▶ _Exercise data_:
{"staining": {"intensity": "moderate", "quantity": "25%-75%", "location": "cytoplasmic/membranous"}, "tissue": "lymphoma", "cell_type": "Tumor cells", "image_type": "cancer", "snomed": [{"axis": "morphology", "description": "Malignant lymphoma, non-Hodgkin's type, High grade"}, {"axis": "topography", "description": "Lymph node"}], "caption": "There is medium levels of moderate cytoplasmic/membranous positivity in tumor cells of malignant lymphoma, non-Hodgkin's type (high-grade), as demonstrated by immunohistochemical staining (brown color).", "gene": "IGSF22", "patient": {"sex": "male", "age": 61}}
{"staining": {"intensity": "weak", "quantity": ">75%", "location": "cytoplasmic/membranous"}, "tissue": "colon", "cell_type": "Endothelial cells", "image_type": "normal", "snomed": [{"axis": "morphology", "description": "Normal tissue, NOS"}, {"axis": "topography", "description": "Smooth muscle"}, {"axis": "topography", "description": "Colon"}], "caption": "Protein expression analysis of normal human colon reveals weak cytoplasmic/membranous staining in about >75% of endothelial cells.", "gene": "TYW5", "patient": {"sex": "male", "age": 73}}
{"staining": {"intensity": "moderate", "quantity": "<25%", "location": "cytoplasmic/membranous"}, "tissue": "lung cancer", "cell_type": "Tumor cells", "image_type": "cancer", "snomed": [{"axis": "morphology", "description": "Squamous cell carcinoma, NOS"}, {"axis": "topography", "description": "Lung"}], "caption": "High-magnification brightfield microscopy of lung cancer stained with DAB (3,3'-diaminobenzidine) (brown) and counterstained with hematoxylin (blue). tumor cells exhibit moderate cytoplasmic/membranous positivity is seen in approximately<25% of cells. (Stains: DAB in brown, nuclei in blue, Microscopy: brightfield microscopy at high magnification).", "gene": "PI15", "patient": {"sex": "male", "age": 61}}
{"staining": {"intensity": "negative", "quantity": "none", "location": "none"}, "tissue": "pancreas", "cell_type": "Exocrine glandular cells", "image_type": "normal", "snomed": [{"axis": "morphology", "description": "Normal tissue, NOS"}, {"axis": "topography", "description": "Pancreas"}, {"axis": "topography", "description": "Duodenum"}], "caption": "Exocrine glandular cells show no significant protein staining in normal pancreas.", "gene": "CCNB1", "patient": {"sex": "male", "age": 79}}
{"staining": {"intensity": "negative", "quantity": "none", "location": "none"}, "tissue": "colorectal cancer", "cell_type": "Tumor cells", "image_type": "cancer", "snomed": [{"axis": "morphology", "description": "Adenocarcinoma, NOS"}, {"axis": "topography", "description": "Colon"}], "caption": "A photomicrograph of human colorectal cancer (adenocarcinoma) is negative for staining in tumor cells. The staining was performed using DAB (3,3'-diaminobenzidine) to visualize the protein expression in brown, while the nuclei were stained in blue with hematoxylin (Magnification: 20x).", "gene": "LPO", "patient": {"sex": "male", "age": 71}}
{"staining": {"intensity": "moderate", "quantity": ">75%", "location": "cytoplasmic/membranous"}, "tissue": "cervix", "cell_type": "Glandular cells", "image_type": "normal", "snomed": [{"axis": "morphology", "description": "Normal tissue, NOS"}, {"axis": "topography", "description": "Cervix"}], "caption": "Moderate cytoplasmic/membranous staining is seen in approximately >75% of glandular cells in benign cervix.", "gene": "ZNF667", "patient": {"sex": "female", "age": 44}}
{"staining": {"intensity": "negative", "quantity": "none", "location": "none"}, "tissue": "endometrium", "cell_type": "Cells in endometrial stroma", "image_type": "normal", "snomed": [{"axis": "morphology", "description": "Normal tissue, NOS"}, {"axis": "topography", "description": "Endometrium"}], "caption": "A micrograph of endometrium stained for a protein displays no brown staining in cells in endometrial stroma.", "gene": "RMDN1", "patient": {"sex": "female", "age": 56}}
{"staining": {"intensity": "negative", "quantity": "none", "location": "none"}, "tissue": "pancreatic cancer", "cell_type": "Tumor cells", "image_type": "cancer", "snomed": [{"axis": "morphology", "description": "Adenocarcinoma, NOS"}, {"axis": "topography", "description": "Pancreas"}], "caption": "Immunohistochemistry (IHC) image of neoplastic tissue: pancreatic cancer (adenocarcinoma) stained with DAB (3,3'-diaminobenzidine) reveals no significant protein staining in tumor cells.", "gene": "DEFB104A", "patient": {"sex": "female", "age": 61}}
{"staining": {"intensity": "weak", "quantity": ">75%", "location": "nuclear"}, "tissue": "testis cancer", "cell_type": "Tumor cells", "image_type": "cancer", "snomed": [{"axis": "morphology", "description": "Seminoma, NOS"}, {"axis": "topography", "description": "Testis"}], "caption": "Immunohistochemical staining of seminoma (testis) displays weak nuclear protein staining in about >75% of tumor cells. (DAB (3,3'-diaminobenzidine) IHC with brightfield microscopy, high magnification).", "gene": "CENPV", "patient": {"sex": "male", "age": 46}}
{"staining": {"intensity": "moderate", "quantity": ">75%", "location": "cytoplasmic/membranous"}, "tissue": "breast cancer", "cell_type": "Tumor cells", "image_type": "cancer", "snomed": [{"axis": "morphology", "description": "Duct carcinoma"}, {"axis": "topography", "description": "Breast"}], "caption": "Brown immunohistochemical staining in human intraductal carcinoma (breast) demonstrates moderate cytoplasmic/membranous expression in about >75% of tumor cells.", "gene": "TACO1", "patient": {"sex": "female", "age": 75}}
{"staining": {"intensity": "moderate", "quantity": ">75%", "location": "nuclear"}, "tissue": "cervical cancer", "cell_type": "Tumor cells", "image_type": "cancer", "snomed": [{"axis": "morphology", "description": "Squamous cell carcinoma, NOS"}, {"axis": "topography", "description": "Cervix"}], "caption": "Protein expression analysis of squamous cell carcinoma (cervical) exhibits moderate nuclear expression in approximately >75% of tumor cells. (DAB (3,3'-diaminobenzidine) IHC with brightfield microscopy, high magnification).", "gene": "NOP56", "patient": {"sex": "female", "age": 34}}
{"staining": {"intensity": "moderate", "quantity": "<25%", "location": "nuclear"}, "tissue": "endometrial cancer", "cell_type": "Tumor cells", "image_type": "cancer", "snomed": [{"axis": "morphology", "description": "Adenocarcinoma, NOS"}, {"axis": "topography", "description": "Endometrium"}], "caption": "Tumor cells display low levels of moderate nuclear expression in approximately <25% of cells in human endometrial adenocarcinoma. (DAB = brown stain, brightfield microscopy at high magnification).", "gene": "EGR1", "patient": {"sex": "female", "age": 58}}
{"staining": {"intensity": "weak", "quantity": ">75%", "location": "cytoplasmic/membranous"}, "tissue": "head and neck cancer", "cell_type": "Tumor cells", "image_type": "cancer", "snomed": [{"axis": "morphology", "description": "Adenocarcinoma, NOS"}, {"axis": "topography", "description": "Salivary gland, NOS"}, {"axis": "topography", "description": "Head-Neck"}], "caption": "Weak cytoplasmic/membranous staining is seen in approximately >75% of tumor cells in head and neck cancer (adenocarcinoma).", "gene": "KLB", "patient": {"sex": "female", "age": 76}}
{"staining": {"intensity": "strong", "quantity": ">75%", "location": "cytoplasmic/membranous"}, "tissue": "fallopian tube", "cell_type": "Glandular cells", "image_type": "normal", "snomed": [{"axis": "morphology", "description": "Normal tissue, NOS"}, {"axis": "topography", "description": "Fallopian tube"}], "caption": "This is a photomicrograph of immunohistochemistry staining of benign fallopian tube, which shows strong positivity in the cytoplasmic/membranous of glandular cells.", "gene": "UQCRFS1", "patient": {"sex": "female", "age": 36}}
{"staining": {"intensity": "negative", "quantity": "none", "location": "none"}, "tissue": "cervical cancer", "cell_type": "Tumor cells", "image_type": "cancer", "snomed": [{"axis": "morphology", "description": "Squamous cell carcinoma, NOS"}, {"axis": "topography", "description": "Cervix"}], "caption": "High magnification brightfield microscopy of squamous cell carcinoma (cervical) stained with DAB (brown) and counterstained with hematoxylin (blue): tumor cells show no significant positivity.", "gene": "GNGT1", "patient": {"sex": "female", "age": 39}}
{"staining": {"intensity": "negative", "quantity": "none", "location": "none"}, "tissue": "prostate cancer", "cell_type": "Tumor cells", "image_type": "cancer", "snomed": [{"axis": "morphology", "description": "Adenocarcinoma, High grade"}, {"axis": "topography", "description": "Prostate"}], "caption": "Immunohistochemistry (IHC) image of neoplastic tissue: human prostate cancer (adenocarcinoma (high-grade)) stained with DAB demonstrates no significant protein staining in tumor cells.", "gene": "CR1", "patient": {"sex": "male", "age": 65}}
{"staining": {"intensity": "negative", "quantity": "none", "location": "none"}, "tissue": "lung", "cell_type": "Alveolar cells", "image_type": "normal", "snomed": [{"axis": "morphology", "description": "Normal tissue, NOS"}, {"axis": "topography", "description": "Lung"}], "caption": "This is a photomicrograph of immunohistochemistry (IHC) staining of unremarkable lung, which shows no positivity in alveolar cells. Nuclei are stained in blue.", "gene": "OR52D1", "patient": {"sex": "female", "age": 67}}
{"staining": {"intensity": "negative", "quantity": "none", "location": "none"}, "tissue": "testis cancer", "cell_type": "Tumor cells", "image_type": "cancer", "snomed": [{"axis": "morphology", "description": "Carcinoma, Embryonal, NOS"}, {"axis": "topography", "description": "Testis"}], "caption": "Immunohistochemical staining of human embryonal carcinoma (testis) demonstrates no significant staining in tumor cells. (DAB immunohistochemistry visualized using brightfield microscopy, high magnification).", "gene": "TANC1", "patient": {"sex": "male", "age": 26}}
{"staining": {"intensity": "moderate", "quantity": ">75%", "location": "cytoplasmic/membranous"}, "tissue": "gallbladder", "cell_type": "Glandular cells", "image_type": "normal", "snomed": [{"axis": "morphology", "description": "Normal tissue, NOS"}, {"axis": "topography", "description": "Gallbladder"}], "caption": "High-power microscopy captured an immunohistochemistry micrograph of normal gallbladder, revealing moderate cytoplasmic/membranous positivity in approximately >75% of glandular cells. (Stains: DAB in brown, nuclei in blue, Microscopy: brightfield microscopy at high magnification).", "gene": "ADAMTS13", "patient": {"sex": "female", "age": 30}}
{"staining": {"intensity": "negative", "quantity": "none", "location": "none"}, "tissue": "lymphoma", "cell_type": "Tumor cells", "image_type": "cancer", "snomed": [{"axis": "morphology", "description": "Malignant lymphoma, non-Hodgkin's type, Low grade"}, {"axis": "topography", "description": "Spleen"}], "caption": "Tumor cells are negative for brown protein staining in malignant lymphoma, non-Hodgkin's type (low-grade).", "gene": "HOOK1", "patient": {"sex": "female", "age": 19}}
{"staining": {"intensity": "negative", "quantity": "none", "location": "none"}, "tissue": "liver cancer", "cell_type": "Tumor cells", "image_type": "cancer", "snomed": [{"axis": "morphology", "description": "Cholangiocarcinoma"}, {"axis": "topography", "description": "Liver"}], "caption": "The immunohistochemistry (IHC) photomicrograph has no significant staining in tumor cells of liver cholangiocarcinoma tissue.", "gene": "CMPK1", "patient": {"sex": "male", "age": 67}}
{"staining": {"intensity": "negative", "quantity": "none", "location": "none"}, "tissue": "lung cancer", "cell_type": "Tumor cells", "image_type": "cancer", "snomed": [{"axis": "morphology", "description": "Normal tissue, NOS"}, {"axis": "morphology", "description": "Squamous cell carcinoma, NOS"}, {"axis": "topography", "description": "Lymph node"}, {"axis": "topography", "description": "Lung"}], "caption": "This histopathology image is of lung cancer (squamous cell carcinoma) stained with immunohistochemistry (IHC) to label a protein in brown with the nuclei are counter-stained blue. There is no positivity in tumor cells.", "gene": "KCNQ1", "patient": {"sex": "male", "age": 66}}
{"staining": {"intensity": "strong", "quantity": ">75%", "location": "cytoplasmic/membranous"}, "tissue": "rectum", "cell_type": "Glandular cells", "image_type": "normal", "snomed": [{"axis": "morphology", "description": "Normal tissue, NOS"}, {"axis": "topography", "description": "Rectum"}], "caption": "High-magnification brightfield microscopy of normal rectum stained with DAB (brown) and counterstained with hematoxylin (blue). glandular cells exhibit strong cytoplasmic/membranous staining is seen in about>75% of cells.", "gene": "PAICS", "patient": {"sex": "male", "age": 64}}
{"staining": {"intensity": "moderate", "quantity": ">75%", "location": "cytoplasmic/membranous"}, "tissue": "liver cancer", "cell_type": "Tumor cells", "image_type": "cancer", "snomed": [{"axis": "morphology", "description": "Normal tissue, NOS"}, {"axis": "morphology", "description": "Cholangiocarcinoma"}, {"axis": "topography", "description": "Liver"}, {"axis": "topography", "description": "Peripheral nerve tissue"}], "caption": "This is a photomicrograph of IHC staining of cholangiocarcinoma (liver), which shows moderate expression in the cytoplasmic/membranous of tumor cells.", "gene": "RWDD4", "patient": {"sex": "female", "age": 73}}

▶ _Aim of the exercise_: Give an exact copy of the lines above from the line with "neoplastic tissue: pancreatic" up to and including the line with "staining of seminoma", and leave everything else out.

▶ _Result below_:
{"staining": {"intensity": "negative", "quantity": "none", "location": "none"}, "tissue": "pancreatic cancer", "cell_type": "Tumor cells", "image_type": "cancer", "snomed": [{"axis": "morphology", "description": "Adenocarcinoma, NOS"}, {"axis": "topography", "description": "Pancreas"}], "caption": "Immunohistochemistry (IHC) image of neoplastic tissue: pancreatic cancer (adenocarcinoma) stained with DAB (3,3'-diaminobenzidine) reveals no significant protein staining in tumor cells.", "gene": "DEFB104A", "patient": {"sex": "female", "age": 61}}
{"staining": {"intensity": "weak", "quantity": ">75%", "location": "nuclear"}, "tissue": "testis cancer", "cell_type": "Tumor cells", "image_type": "cancer", "snomed": [{"axis": "morphology", "description": "Seminoma, NOS"}, {"axis": "topography", "description": "Testis"}], "caption": "Immunohistochemical staining of seminoma (testis) displays weak nuclear protein staining in about >75% of tumor cells. (DAB (3,3'-diaminobenzidine) IHC with brightfield microscopy, high magnification).", "gene": "CENPV", "patient": {"sex": "male", "age": 46}}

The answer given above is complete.